Dominique Gaucher

La représentation du corps en peinture comme l'interrogation de la relation du pouvoir à l'identité

Je peins des corps soumis à des contraintes, parce que je crois qu'une grande partie des contraintes auxquelles nous nous soumettons volontairement ou non se répercutent et se et se manifestent dans le corps. Certaines limites sont inhérentes à sa soumission obligatoire aux lois naturelles. D'autres sont imposées de l'extérieur par des règles, des lois, par le contexte social. Intériorisées, ces contraintes sculptent et transforment le corps qui les enregistre.

Comment les rendre visibles sans les illustrer? Comment rendre visibles des forces invisibles comme la sensation de surprise et de vertige vécue lors de la chute? Comment rendre visible la sensation d'impuissance ou d'isolement, voire de claustration? Une partie de la réponse vient de la transposition sur le plan pictural des forces et des contraintes qui s'opposent au corps et qui tentent de le faire disparaître.

D'abord, le corps s'offre à moi comme un fait réel que je peux soumettre aux limites inhérentes au tableau. C'est du moins ce que je tente de faire : faire s'entrechoquer la réalité du tableau avec celle de la figure. Dans cette relation de réciprocité, la figure met en évidence l'aspect matériel du tableau qui, en retour, désigne la charge sensitive ou psychologique de la figure, la fait naître, sans annuler ce que la peinture fait par elle-même. Donc, j'essaie de trouver des zones de contact entre ces deux réalités.
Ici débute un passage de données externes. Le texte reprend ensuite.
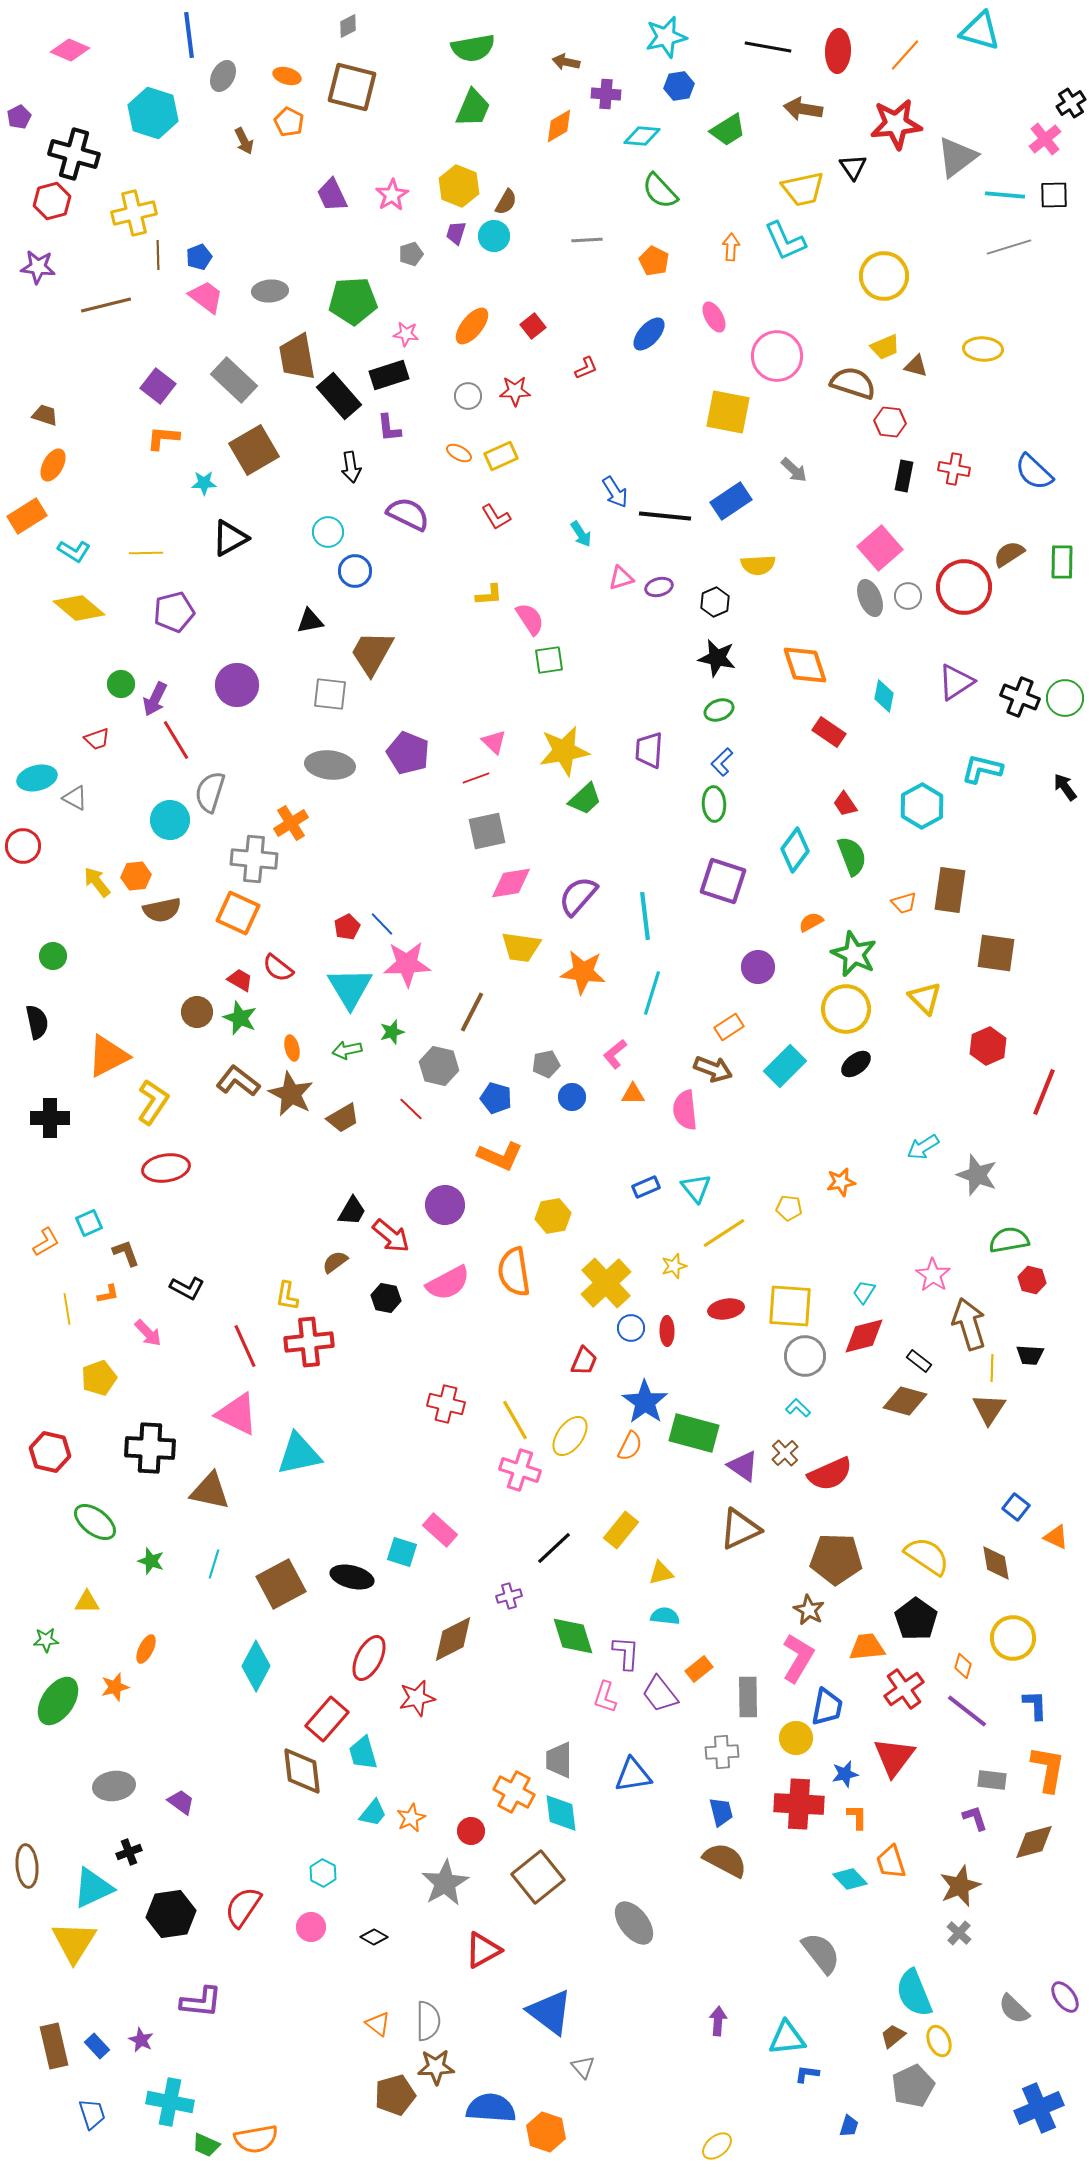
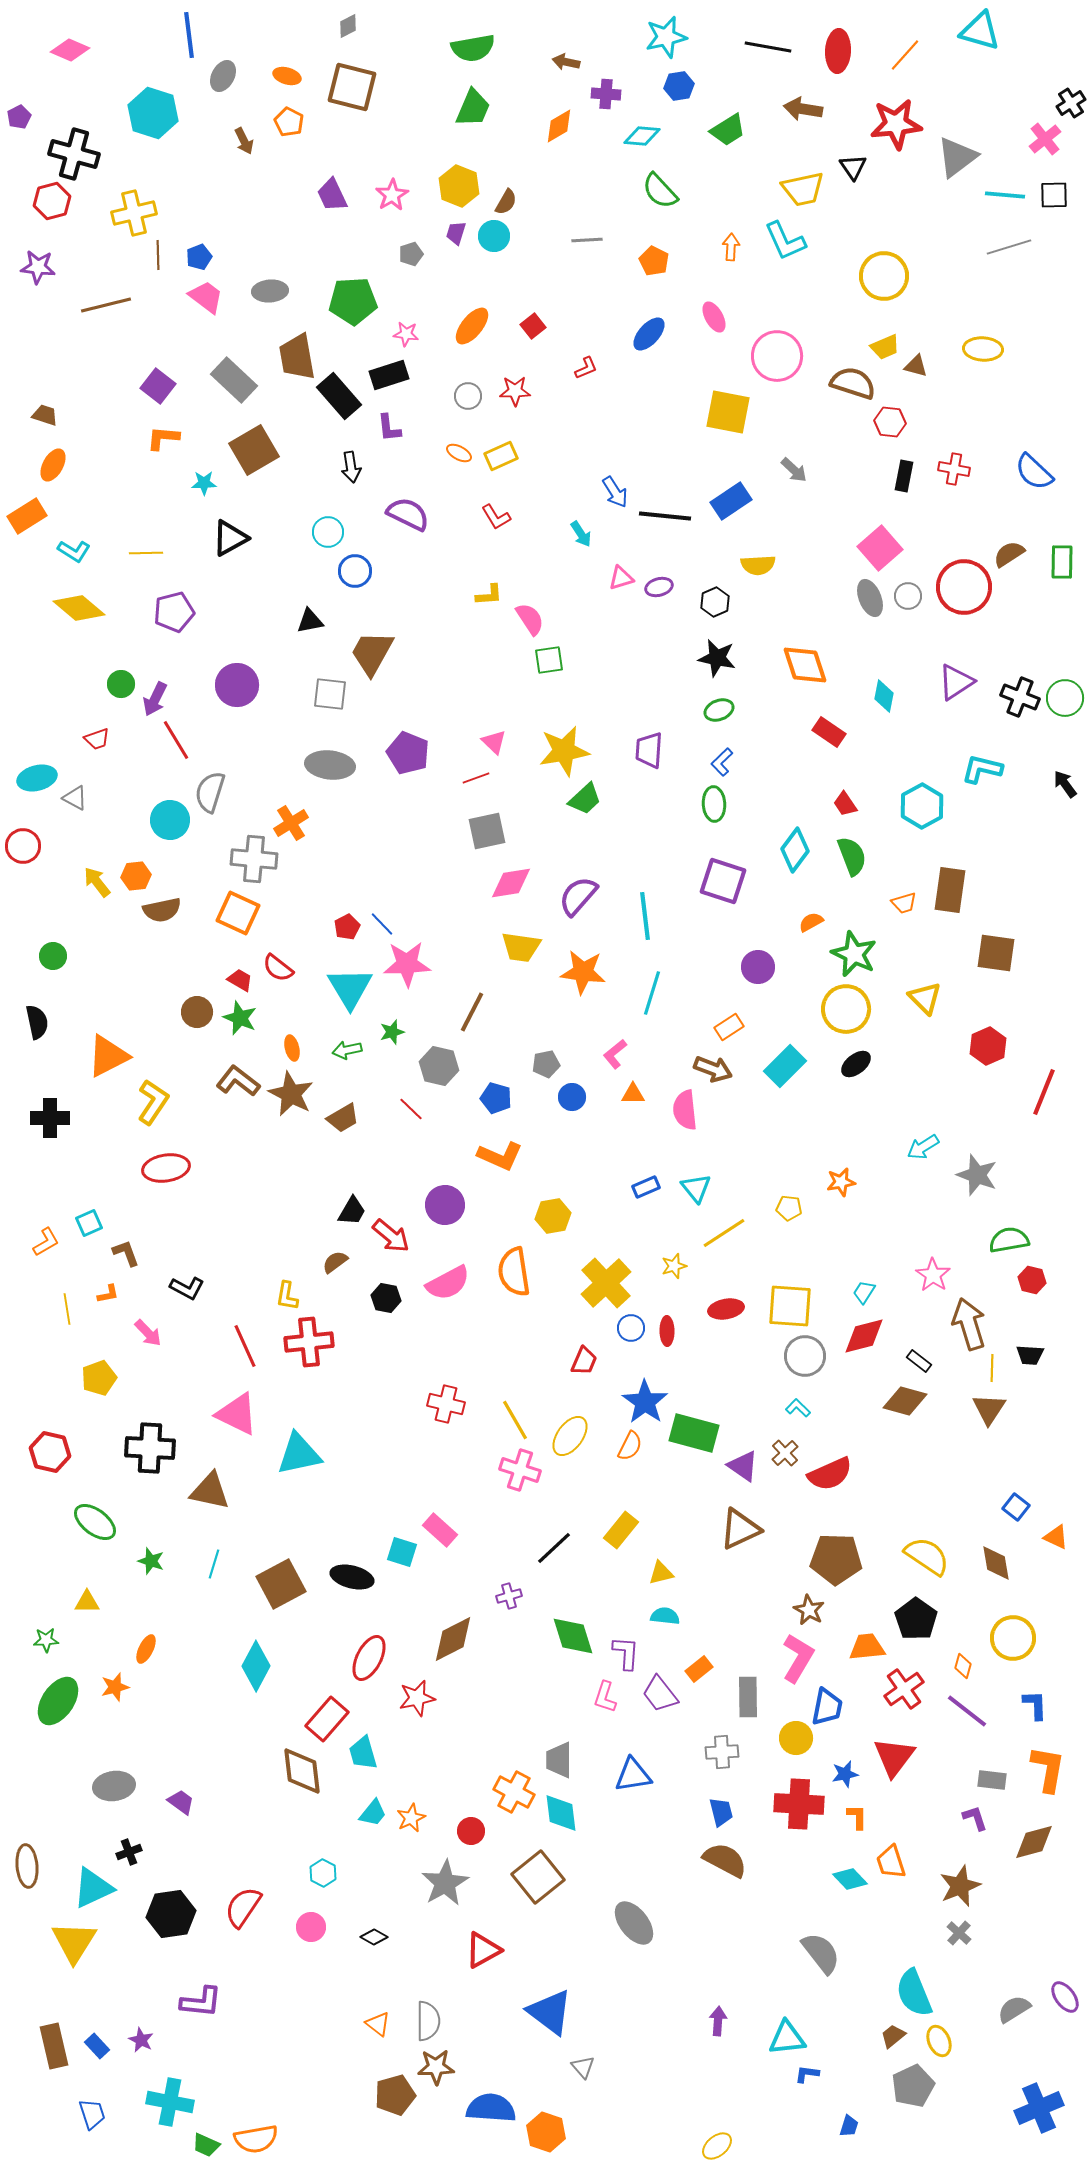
black arrow at (1065, 787): moved 3 px up
gray semicircle at (1014, 2009): rotated 104 degrees clockwise
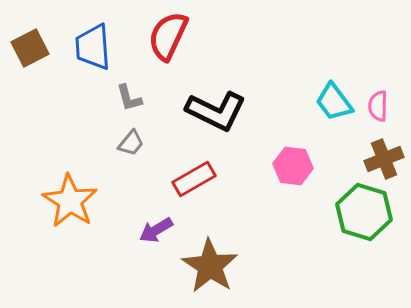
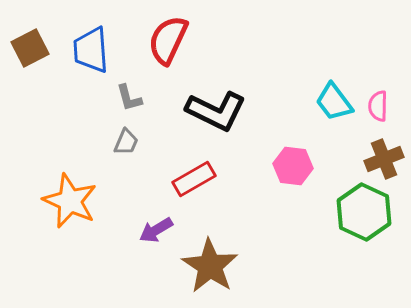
red semicircle: moved 4 px down
blue trapezoid: moved 2 px left, 3 px down
gray trapezoid: moved 5 px left, 1 px up; rotated 16 degrees counterclockwise
orange star: rotated 8 degrees counterclockwise
green hexagon: rotated 8 degrees clockwise
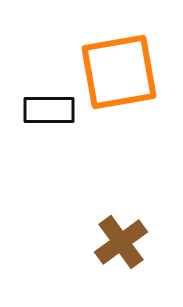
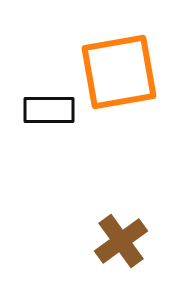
brown cross: moved 1 px up
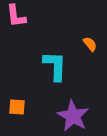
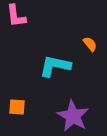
cyan L-shape: rotated 80 degrees counterclockwise
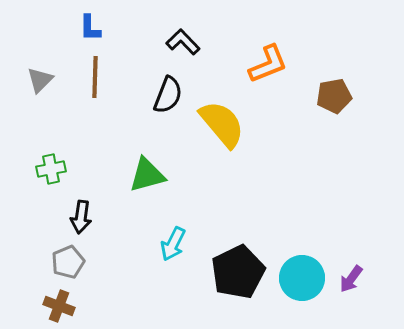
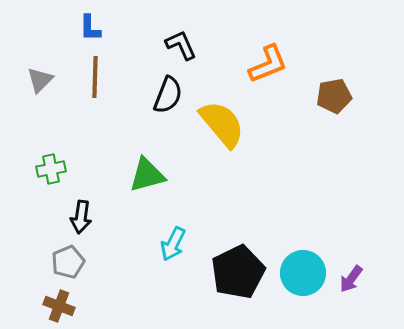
black L-shape: moved 2 px left, 3 px down; rotated 20 degrees clockwise
cyan circle: moved 1 px right, 5 px up
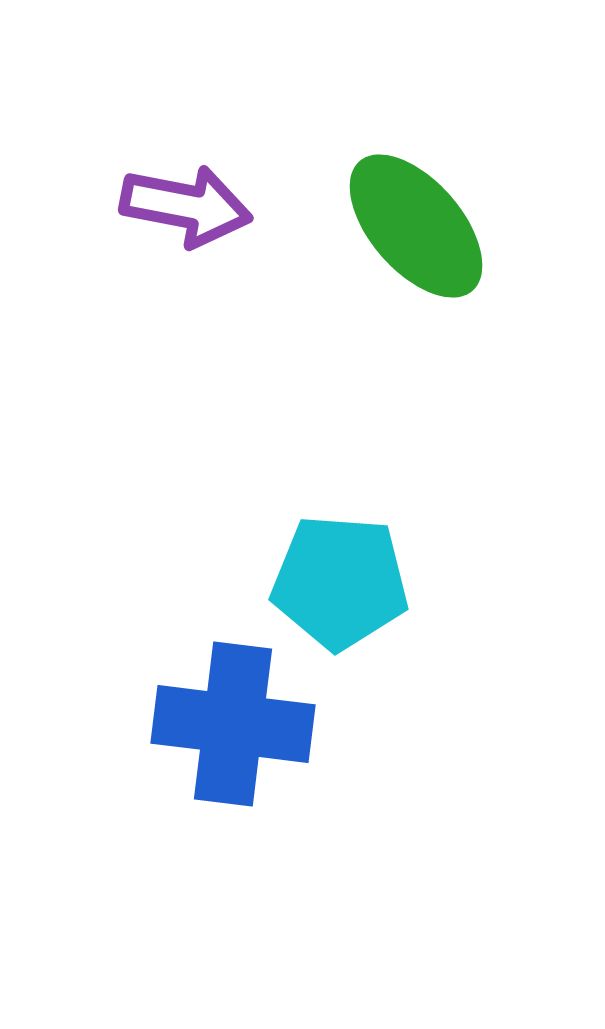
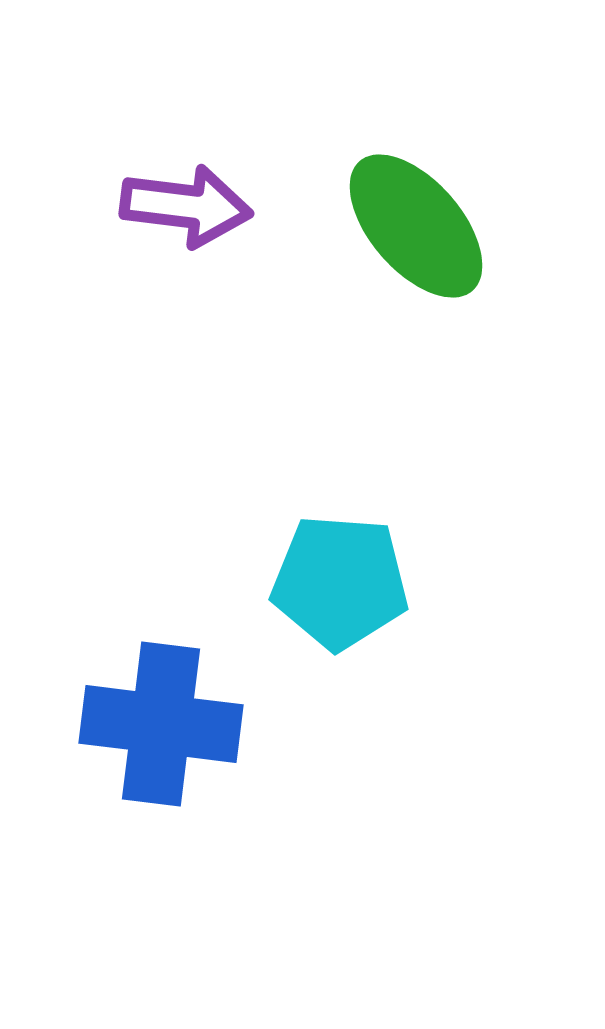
purple arrow: rotated 4 degrees counterclockwise
blue cross: moved 72 px left
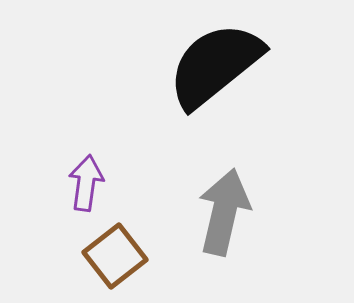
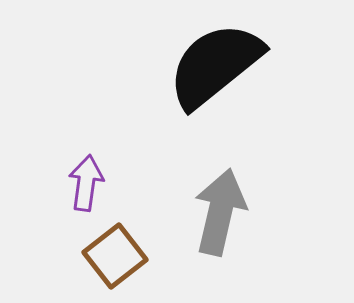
gray arrow: moved 4 px left
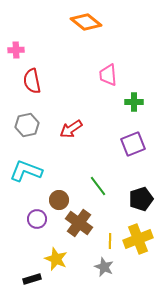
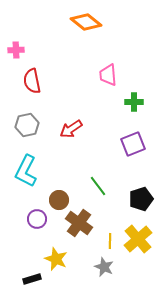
cyan L-shape: rotated 84 degrees counterclockwise
yellow cross: rotated 20 degrees counterclockwise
- Une figure aux dimensions rigoureusement réelles, sans choix arbitraire d'échelle, sans déformation dues à la perspective, comme s'il s'agissait de son transfert sur une planche contact photographique.
- L'épaisseur de la couche de peinture dont on pourrait dire qu'elle a aussi une profondeur.
- Les limites bidimensionnelles d'une toile déterminées par la figure.
- Un cadre mettant ces limites en évidence.

Ce sont les données rudimentaires du tableau auxquelles j'ai essayé de m'astreindre pour m'éloigner du figuratif, sans toutefois m'éloigner de la figure, évitant ainsi qu'il ne se crée une figuration, une narration. S'il est resté une trace de cette narration, elle s'est retrouvée dans l'interaction entre la figure et les caractéristiques physiques du tableau, sa surface, ses limites. Chacun de ces éléments pris séparément est neutre. Aucun d'eux n'est la représentation d'un événement violent ou n'est violent en soi. Mais, mis ensemble dans un rapport serré, ils agissent comme autant de «faits», autant de forces qui, en s'opposant l'une à l'autre se mettent réciproquement en évidence. Au moment où certaines parties du corps débordent pour s'en défaire, elles intensifient la présence du cadre. Inversement, le cadre amplifie l'existence du corps au moment où il se referme sur lui pour le faire disparaître.